Foreign investment in Indian government securities surpasses $9B in 2024
Foreign investment in Indian government securities (G-secs) via the fully accessible route (FAR), has exceeded $9 billion within the first seven months of this year. This sum significantly outpaces the total investment for all of 2023, which saw an inflow of $8.21 billion into these securities. The figure was revealed through an analysis of Clearing Corporation of India Ltd (CCIL) data.

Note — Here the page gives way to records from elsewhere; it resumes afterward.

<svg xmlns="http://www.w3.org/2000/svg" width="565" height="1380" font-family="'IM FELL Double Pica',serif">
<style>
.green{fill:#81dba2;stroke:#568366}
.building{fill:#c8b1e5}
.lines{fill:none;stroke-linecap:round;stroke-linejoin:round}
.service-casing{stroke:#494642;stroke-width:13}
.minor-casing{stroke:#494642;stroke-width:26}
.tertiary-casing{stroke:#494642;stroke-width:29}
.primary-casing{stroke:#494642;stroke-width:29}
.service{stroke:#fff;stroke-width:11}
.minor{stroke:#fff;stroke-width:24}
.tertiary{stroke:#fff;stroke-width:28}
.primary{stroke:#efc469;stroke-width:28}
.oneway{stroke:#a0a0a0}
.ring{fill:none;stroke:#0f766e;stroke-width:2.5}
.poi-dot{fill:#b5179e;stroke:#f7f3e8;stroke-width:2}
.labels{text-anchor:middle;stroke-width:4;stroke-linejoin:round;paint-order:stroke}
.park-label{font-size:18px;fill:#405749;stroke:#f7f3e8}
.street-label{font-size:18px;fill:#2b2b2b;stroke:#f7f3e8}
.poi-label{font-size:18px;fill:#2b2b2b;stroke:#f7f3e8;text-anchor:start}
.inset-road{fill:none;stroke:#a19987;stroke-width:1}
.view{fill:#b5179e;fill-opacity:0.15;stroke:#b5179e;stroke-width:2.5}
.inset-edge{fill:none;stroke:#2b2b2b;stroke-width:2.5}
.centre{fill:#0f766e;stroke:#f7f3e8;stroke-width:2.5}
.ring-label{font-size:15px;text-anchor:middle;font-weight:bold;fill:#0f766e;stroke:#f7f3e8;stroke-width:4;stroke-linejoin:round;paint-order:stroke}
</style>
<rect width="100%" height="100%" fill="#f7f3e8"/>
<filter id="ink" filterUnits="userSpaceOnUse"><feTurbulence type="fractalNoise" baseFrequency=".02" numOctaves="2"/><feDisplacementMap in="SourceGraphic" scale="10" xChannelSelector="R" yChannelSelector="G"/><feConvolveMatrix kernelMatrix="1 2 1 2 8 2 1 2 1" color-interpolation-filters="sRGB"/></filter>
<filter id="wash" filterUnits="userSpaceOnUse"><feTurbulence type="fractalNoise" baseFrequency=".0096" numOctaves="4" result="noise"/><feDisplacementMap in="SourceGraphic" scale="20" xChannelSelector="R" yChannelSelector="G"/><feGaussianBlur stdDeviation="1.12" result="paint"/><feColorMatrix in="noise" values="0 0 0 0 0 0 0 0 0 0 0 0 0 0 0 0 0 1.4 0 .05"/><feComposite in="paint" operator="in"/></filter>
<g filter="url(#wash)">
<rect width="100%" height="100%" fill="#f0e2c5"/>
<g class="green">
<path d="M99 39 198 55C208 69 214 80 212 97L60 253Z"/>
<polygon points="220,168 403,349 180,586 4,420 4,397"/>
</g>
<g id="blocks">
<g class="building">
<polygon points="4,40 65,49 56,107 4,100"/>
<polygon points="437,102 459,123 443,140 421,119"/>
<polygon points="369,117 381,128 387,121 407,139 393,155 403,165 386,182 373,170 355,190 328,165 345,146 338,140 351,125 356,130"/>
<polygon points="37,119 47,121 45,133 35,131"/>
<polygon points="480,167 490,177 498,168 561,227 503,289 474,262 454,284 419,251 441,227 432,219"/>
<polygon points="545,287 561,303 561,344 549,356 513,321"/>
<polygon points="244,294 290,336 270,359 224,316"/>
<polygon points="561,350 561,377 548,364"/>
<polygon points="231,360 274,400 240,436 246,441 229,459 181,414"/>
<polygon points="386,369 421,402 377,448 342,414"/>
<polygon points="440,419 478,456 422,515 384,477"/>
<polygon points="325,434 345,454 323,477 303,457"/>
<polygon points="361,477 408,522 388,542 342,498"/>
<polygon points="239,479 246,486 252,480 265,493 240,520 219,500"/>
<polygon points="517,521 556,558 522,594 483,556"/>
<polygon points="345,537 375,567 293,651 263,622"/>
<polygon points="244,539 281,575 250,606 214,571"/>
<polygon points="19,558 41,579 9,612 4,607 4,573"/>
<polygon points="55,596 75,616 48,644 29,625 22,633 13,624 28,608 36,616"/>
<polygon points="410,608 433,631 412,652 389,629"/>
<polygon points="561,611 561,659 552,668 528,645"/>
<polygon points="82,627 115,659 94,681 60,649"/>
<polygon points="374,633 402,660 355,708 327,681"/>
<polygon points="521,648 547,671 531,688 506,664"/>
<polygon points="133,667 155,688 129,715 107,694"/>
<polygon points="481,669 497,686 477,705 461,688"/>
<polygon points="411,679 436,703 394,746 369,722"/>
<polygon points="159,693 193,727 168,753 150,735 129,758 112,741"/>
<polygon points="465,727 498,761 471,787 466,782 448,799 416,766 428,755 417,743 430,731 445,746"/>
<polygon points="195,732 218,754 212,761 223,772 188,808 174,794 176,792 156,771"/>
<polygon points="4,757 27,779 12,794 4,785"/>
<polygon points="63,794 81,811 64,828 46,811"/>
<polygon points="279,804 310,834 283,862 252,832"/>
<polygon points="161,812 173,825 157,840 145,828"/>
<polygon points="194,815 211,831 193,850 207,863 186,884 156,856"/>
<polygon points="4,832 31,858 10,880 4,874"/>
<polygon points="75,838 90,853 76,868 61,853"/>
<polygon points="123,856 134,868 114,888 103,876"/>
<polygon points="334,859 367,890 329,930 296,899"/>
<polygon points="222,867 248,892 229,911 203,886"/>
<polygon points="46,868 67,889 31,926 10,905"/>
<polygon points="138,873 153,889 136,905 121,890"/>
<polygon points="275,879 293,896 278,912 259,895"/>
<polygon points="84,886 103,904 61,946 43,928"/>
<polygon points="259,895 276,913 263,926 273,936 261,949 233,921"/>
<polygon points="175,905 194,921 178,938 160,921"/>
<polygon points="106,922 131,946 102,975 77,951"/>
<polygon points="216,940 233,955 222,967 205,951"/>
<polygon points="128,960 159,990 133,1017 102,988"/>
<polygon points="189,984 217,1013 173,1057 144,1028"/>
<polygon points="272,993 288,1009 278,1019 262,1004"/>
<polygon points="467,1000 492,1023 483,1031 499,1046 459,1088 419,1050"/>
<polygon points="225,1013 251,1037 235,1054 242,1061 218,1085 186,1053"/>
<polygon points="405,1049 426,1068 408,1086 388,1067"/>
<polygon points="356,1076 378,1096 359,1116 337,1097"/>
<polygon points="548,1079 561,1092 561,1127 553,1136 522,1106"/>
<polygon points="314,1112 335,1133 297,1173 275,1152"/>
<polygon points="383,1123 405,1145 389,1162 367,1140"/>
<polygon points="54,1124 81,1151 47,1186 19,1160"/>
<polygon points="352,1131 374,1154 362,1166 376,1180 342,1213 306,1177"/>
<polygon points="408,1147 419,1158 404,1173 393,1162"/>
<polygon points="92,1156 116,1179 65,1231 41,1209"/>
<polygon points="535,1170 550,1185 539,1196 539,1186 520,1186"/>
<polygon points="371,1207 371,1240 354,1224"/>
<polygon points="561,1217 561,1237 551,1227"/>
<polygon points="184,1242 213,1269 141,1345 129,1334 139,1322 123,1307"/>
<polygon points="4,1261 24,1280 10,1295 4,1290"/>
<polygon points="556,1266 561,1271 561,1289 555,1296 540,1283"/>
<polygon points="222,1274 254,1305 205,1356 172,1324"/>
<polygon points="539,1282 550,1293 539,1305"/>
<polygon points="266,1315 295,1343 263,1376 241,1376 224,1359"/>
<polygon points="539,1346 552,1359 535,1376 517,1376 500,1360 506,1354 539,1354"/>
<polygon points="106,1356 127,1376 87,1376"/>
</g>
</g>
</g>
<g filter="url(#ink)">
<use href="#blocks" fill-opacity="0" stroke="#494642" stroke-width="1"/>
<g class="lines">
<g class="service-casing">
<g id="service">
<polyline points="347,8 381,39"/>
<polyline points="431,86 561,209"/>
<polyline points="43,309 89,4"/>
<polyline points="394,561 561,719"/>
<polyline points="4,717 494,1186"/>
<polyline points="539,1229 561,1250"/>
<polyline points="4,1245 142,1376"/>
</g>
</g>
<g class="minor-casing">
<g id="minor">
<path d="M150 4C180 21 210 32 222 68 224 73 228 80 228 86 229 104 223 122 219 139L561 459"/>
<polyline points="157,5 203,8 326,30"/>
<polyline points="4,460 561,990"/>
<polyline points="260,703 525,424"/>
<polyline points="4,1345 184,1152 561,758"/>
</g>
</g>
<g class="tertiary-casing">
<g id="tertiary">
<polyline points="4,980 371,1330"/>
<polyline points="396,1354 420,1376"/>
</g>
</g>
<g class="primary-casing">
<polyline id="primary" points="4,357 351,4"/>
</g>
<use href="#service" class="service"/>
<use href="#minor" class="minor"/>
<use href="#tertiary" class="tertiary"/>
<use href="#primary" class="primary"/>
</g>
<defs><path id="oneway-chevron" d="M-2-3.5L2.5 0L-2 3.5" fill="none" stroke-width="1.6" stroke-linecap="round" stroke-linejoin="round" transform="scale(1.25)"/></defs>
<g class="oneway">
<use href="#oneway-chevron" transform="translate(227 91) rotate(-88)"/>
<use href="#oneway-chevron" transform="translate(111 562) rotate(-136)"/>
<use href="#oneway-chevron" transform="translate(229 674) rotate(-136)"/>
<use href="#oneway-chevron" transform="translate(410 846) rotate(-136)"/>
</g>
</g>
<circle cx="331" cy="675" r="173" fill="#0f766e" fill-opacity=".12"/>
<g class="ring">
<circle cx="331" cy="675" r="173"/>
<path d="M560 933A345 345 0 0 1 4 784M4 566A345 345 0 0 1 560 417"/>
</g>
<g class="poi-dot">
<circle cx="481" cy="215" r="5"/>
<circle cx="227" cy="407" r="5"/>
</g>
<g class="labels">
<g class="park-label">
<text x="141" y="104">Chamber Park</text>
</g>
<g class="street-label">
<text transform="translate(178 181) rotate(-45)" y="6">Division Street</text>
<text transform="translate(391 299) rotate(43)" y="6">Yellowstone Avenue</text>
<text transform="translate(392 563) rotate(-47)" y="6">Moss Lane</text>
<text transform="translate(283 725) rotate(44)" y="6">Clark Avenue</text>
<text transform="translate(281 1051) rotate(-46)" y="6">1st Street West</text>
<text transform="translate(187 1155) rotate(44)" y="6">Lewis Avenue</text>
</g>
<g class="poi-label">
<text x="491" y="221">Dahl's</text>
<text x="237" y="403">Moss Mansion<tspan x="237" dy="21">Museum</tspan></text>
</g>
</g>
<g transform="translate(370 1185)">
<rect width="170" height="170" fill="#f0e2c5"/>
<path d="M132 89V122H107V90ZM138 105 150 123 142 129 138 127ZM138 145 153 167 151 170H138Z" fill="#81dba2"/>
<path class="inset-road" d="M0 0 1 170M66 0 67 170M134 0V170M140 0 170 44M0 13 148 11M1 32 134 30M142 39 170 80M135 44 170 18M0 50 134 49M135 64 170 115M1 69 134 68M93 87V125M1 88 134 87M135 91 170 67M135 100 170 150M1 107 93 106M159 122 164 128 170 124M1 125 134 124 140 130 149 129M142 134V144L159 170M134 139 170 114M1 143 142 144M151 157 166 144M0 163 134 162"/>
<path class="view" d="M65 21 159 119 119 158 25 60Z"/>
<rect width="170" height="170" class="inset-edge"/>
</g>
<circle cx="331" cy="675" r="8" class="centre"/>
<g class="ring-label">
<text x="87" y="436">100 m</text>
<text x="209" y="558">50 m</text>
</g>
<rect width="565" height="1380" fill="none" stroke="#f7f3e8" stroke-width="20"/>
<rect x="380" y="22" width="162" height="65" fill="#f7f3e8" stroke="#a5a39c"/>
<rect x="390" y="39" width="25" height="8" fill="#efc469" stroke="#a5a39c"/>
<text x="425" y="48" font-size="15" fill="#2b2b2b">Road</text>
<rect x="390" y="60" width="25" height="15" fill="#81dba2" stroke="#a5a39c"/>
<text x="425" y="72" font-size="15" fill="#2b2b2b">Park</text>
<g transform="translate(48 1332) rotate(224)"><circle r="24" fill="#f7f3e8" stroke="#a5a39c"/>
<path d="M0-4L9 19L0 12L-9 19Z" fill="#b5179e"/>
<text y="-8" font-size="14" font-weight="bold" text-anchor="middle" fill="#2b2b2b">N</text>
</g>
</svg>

Inclusion in 'JP Morgan' index boosts investment
The surge in investment was triggered by the inclusion of domestic sovereign debt in the JP Morgan index in September 2023. This move led to a $13.26 billion influx into government securities via FAR. The global sentiment this year, with an anticipated US rate cut cycle starting next month and US 10-year bond yields falling below 4%, has made emerging market debts more attractive to foreign investors.
RBI's new policy on government securities
The Reserve Bank of India (RBI) recently announced a policy change, stating that it will exclude all new government securities of 14-year and 30-year tenors from the FAR suite of bonds, which does not impose any restrictions on foreign investment. This decision is expected to lower the average maturity of local bonds in the index. Currently, Indian bonds in the JP Morgan index have an average maturity of 10.4 years, marking it as the highest among emerging markets.
Market optimism remains high
Despite the RBI's policy change, optimism remains high within the money market regarding India. "The markets are very promising right now with a Fed rate cut expected next month. In a scenario where the market is not as bullish, there can be sell-offs in bonds and selling bonds with longer tenures becomes a challenge for FPIs," said Vikas Jain, Head of Fixed Income - India at Bank of America.